- Task item: Some lines in the data below hold the string "features". Report how many, as a bare number.

- Recorded data:
-=-=-=-=-

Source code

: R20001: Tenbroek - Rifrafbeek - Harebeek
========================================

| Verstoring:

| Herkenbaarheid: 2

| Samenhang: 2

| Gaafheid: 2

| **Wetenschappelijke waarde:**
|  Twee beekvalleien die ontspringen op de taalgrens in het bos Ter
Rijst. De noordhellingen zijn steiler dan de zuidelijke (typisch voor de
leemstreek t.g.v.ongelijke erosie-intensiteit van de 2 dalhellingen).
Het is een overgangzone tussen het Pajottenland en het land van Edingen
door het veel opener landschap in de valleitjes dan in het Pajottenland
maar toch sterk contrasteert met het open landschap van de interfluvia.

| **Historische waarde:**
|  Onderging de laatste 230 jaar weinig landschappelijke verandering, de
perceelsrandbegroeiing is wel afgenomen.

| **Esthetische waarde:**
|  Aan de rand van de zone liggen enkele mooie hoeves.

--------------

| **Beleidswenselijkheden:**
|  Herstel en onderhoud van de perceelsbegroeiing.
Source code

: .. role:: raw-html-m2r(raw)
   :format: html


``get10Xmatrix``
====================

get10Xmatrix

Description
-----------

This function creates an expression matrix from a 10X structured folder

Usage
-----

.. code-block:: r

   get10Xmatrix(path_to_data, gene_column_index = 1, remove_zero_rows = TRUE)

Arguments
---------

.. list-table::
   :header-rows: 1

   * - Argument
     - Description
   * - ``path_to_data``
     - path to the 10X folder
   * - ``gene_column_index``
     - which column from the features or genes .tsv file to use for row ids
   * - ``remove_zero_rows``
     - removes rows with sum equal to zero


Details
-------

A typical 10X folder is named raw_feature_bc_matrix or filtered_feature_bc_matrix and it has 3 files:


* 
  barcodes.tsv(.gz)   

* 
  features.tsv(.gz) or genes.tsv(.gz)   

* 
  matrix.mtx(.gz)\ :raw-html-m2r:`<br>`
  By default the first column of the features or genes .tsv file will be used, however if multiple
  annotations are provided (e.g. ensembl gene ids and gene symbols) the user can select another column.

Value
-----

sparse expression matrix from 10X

-=-=-=-=-

- Response area: 3